What Is a Short Leg?
A short leg is any contract in an options spread or combination in which an individual holds a short position. If a trader has created an option combination by purchasing a put option and selling a call option, the trader's short position on the call would be considered the short leg, while the put option would be the long leg. Multi-legged spreading and combination strategies can have more than one short leg.
How a Short Leg Works
Option spreads and combinations are positions created by options traders by simultaneously buying and selling option contracts, with differing strikes or different expirations, but on the same underlying security. Option spreads are used to limit overall risk or customize payoff structures by ensuring that gains and losses are restricted to a specific range. Additionally, option spreads can serve to bring the costs of options positions down, since traders will collect premiums from contracts in which they short.

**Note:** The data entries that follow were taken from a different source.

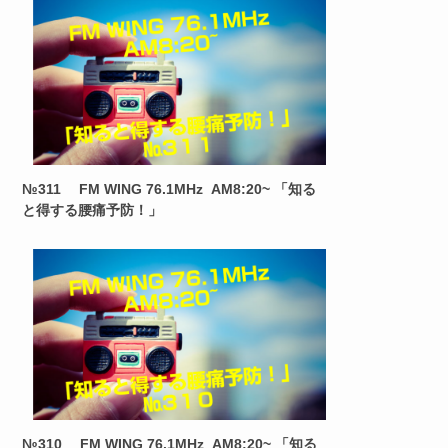
№311 FM WING 76.1MHz AM8:20~ 「知る
と得する腰痛予防！」
№310 FM WING 76.1MHz AM8:20~ 「知る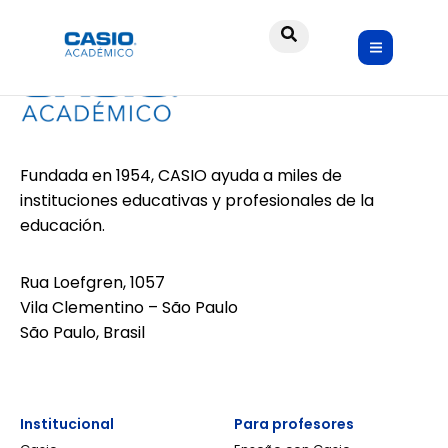
Fundada en 1954, CASIO ayuda a miles de
instituciones educativas y profesionales de la
educación.
Rua Loefgren, 1057
Vila Clementino – São Paulo
São Paulo, Brasil
Institucional
Para profesores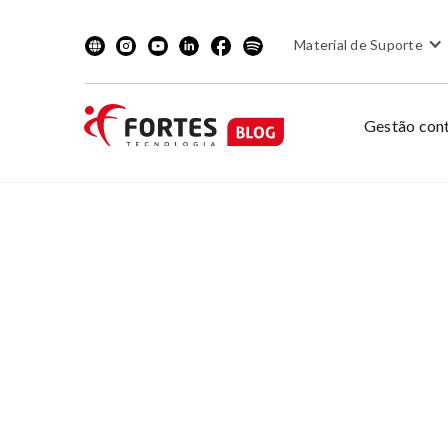
Material de Suporte
Gestão cont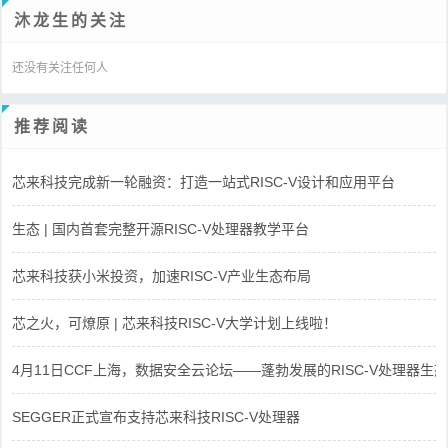
沐龙生的关注
还没有关注任何人
推荐阅读
芯来科技完成新一轮融资：打造一站式RISC-V设计和应用平台
生态 | 国内首套完整开源RISC-V处理器教学平台
芯来科技获小米投资，加速RISC-V产业生态布局
芯之火，可燎原 | 芯来科技RISC-V大学计划上线啦！
4月11日CCF上海，数据安全云论坛——蓬勃发展的RISC-V处理器生态
SEGGER正式宣布支持芯来科技RISC-V处理器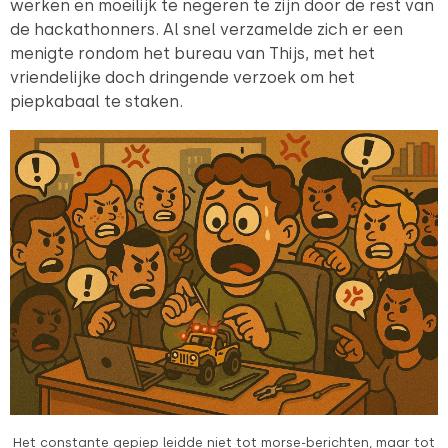
werken en moeilijk te negeren te zijn door de rest van
de hackathonners. Al snel verzamelde zich er een
menigte rondom het bureau van Thijs, met het
vriendelijke doch dringende verzoek om het
piepkabaal te staken.
Het constante gepiep leidde niet tot morse-berichten, maar tot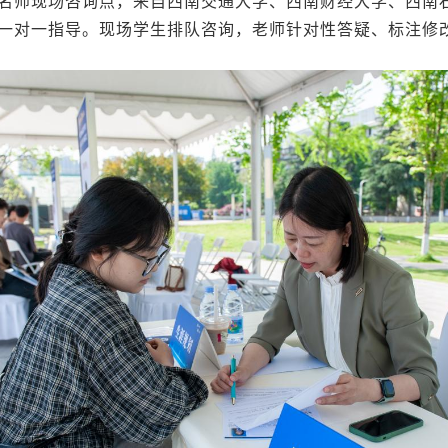
名师现场咨询点，来自西南交通大学、西南财经大学、西南石
一对一指导。现场学生排队咨询，老师针对性答疑、标注修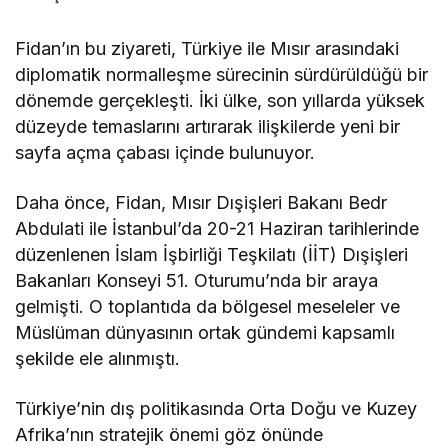
Gelişme: Test Sonuçları
Açıklandı
Fidan’ın bu ziyareti, Türkiye ile Mısır arasındaki
diplomatik normalleşme sürecinin sürdürüldüğü bir
dönemde gerçekleşti. İki ülke, son yıllarda yüksek
düzeyde temaslarını artırarak ilişkilerde yeni bir
sayfa açma çabası içinde bulunuyor.
Daha önce, Fidan, Mısır Dışişleri Bakanı Bedr
Abdulati ile İstanbul’da 20-21 Haziran tarihlerinde
düzenlenen İslam İşbirliği Teşkilatı (İİT) Dışişleri
Bakanları Konseyi 51. Oturumu’nda bir araya
gelmişti. O toplantıda da bölgesel meseleler ve
Müslüman dünyasının ortak gündemi kapsamlı
şekilde ele alınmıştı.
Türkiye’nin dış politikasında Orta Doğu ve Kuzey
Afrika’nın stratejik önemi göz önünde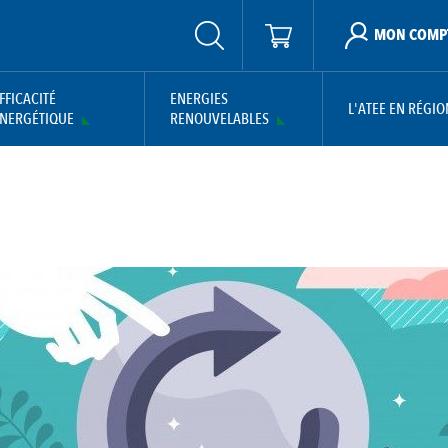
MON COMP
FFICACITÉ
ENERGIES
L'ATEE EN RÉGIO
NERGÉTIQUE
RENOUVELABLES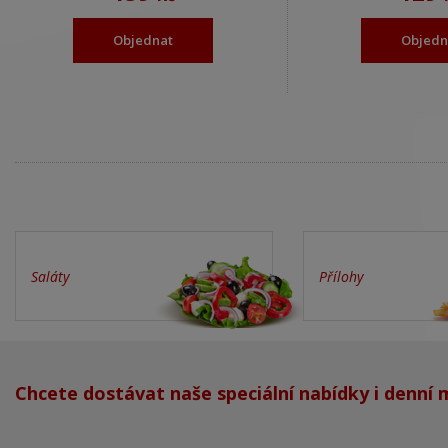
Objednat
Objedn
Saláty
Přílohy
Chcete dostávat naše speciální nabídky i denní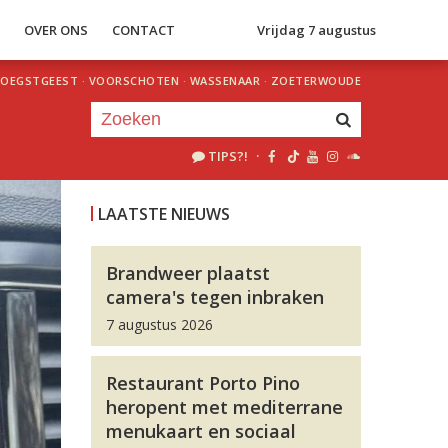
S
OVER ONS
CONTACT
Vrijdag 7 augustus
OEGSTGEEST
·
VOORSCHOTEN
·
WASSENAAR
·
ZOETERWOUDE
TIPS?!
·
Je luistert nu naar
uur 1 van 0
LAATSTE NIEUWS
«
Vorig uur
Volgend uur
»
Brandweer plaatst
camera's tegen inbraken
7 augustus 2026
Restaurant Porto Pino
heropent met mediterrane
menukaart en sociaal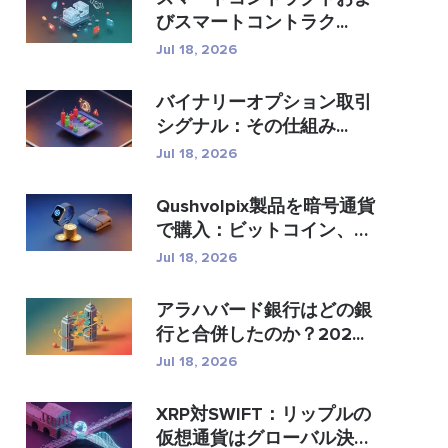
びスマートコントラク...
Jul 18, 2026
バイナリーオプション取引
シグナル：その仕組み...
Jul 18, 2026
Qushvolpix製品を暗号通貨
で購入：ビットコイン、
�...
Jul 18, 2026
アラハバード銀行はどの銀
行と合併したのか？202...
Jul 18, 2026
XRP対SWIFT：リップルの
仮想通貨はグローバル決済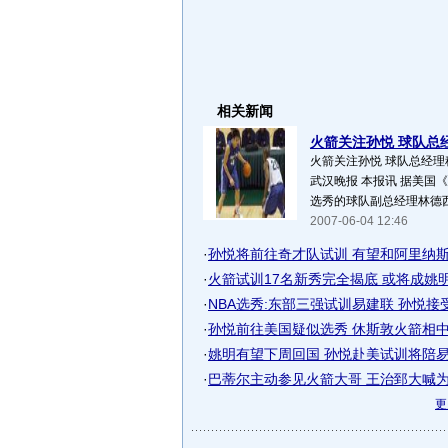
相关新闻
火箭关注孙悦 球队总
火箭关注孙悦 球队总经理
武汉晚报 本报讯 据美国
选秀的球队副总经理林德西
2007-06-04 12:46
·
孙悦将前往奇才队试训 有望和阿里纳
·
火箭试训17名新秀完全揭底 或将成姚
·
NBA选秀:东部三强试训易建联 孙悦接
·
孙悦前往美国疑似选秀 休斯敦火箭相
·
姚明有望下周回国 孙悦赴美试训将陪
·
巴蒂尔主动参见火箭大哥 王治郅大喊
更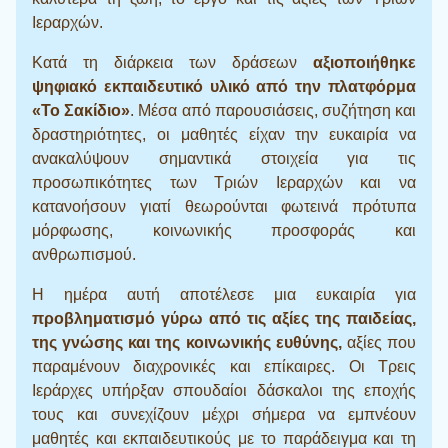
Ιεραρχών.
Κατά τη διάρκεια των δράσεων
αξιοποιήθηκε
ψηφιακό εκπαιδευτικό υλικό από την πλατφόρμα
«Το Σακίδιο»
. Μέσα από παρουσιάσεις, συζήτηση και
δραστηριότητες, οι μαθητές είχαν την ευκαιρία να
ανακαλύψουν σημαντικά στοιχεία για τις
προσωπικότητες των Τριών Ιεραρχών και να
κατανοήσουν γιατί θεωρούνται φωτεινά πρότυπα
μόρφωσης, κοινωνικής προσφοράς και
ανθρωπισμού.
Η ημέρα αυτή αποτέλεσε μια ευκαιρία για
προβληματισμό γύρω από τις αξίες της παιδείας,
της γνώσης και της κοινωνικής ευθύνης,
αξίες που
παραμένουν διαχρονικές και επίκαιρες. Οι Τρεις
Ιεράρχες υπήρξαν σπουδαίοι δάσκαλοι της εποχής
τους και συνεχίζουν μέχρι σήμερα να εμπνέουν
μαθητές και εκπαιδευτικούς με το παράδειγμα και τη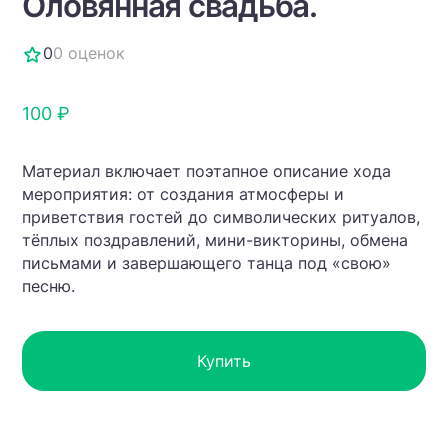
Оловянная свадьба.
0
0 оценок
100 ₽
Материал включает поэтапное описание хода
мероприятия: от создания атмосферы и
приветствия гостей до символических ритуалов,
тёплых поздравлений, мини-викторины, обмена
письмами и завершающего танца под «свою»
песню.
Купить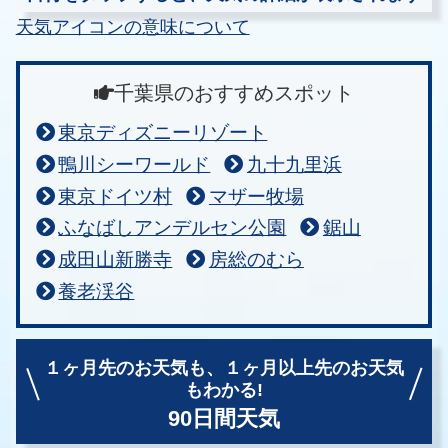
天気アイコンの意味について
千葉県のおすすめスポット
東京ディズニーリゾート
鴨川シーワールド
九十九里浜
東京ドイツ村
マザー牧場
ふなばしアンデルセン公園
鋸山
成田山新勝寺
房総のむら
養老渓谷
１ヶ月先のお天気も、
１ヶ月以上先のお天気
もわかる!
90日間天気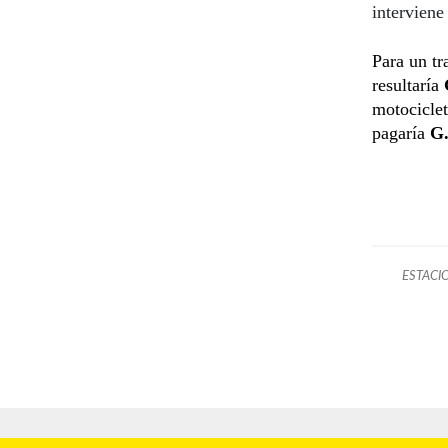
interviene
Para un tr
resultaría
motociclet
pagaría
G.
ESTACI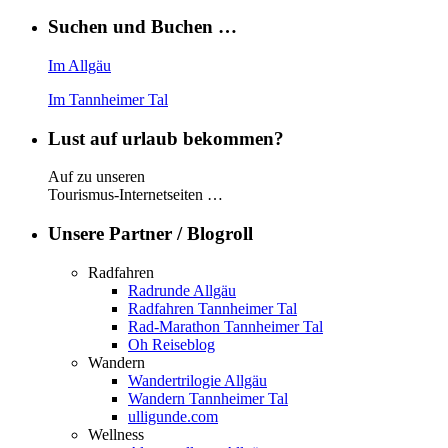
Suchen und Buchen …
Im Allgäu
Im Tannheimer Tal
Lust auf urlaub bekommen?
Auf zu unseren
Tourismus-Internetseiten …
Unsere Partner / Blogroll
Radfahren
Radrunde Allgäu
Radfahren Tannheimer Tal
Rad-Marathon Tannheimer Tal
Oh Reiseblog
Wandern
Wandertrilogie Allgäu
Wandern Tannheimer Tal
ulligunde.com
Wellness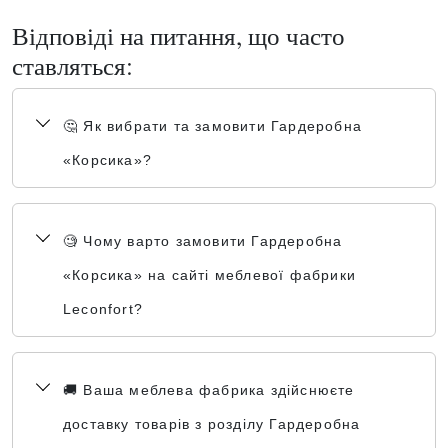
Відповіді на питання, що часто
ставляться:
🤔 Як вибрати та замовити Гардеробна
«Корсика»?
🧐 Чому варто замовити Гардеробна
«Корсика» на сайті меблевої фабрики
Leconfort?
🚚 Ваша меблева фабрика здійснюєте
доставку товарів з розділу Гардеробна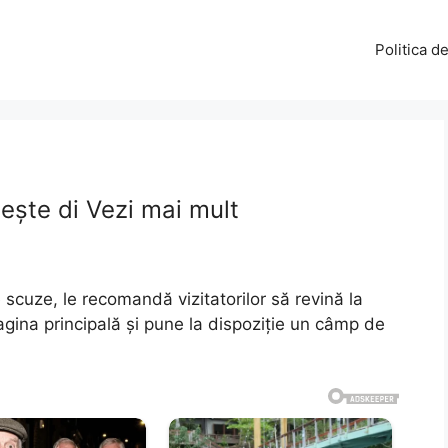
Politica d
tește di Vezi mai mult
scuze, le recomandă vizitatorilor să revină la
agina principală și pune la dispoziție un câmp de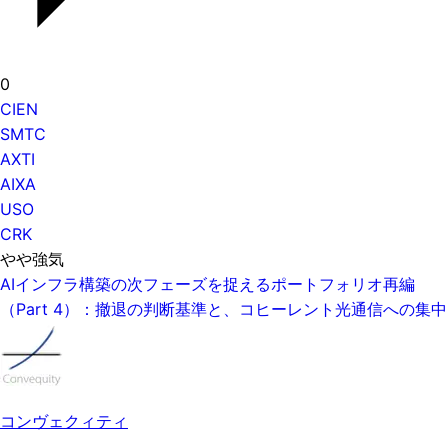
0
CIEN
SMTC
AXTI
AIXA
USO
CRK
やや強気
AIインフラ構築の次フェーズを捉えるポートフォリオ再編
（Part 4）：撤退の判断基準と、コヒーレント光通信への集中
コンヴェクィティ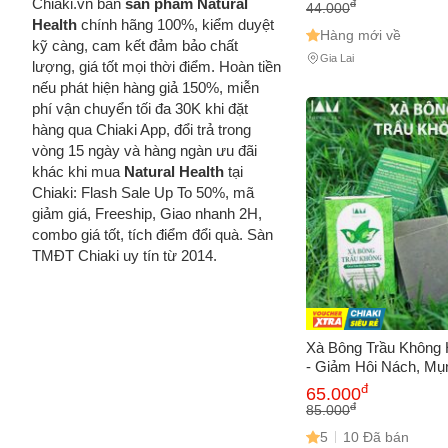
Chiaki.vn bán
sản phẩm Natural
đ
44.000
Health
chính hãng 100%, kiểm duyệt
Hàng mới về
kỹ càng, cam kết đảm bảo chất
Gia Lai
lượng, giá tốt mọi thời điểm. Hoàn tiền
nếu phát hiện hàng giả 150%, miễn
phí vận chuyển tối đa 30K khi đặt
hàng qua Chiaki App, đổi trả trong
vòng 15 ngày và hàng ngàn ưu đãi
khác khi mua
Natural Health
tại
Chiaki: Flash Sale Up To 50%, mã
giảm giá, Freeship, Giao nhanh 2H,
combo giá tốt, tích điểm đổi quà. Sàn
TMĐT Chiaki uy tín từ 2014.
Xà Bông Trầu Không
- Giảm Hôi Nách, Mụ
Da, Tẩy Tế Bào Chết
đ
65.000
Mềm Mịn
đ
85.000
5
10 Đã bán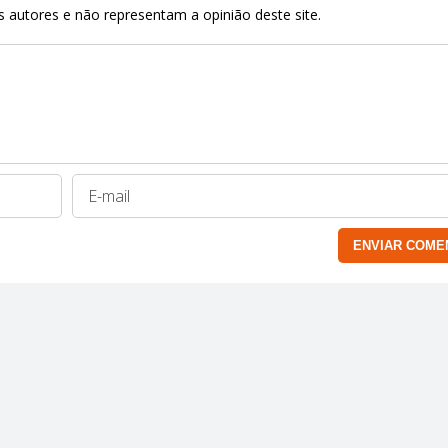
 autores e não representam a opinião deste site.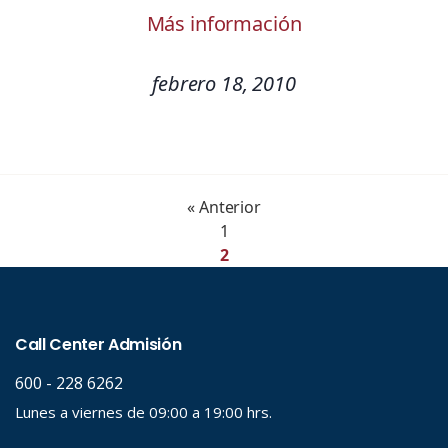
Más información
febrero 18, 2010
« Anterior
1
2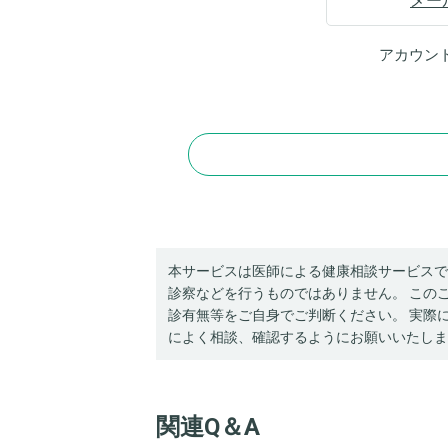
メー
アカウン
本サービスは医師による健康相談サービスで
診察などを行うものではありません。 この
診有無等をご自身でご判断ください。 実際
によく相談、確認するようにお願いいたしま
関連Q＆A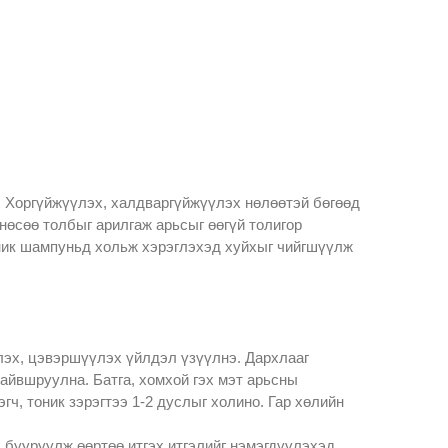
. Хоргүйжүүлэх, халдваргүйжүүлэх нөлөөтэй бөгөөд
нөсөө толбыг арилгаж арьсыг өөгүй толигор
аник шампуньд хольж хэрэглэхэд хуйхыг чийгшүүлж
лэх, цэвэршүүлэх үйлдэл үзүүлнэ. Дархлааг
тайвшруулна. Батга, хомхой гэх мэт арьсны
гч, тоник зэрэгтээ 1-2 дуслыг холино. Гар хөлийн
с бууруулж өөртөө итгэх итгэлийг нэмэгдүүлэхэд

Options spreads can be made in all sorts of configurations, although certain standard spreads such as vertical spreads and butterflies are most commonly put to use. Each spread is composed of short and long legs of the trade. If the aggregate premium collected from the short legs exceeds that of the long legs, the spread is said to be sold and the trader collects the net premium. On the other hand, if the premium collected from the short legs is less than the premium paid for the long legs, the trader is buying the spread and must pay the net premium.
Examples of Short Legs
A spread, as opposed to an options combination (such as a straddle or strangle), will always involve one or more short legs and long legs. The short leg(s) is/are those that are created by selling options contracts. In a bull call spread, for example, a trader will buy one call and at the same time sell another call at a higher strike price. The higher strike call is the short leg in this case.
There can also be more than one short leg. A trader may buy a call condor, where they purchase an in-the-money call spread, and selling an out-of-the-money call spread. In general, all four options' strike prices are equidistant. For example, the trader may buy the 20 - 25 - 30 - 35 call condor where they will buy the 20 and 35 strike calls and sell the 25 and 30 strike calls. The two calls in the middle (at the 25 and 30 strikes) would be the short legs.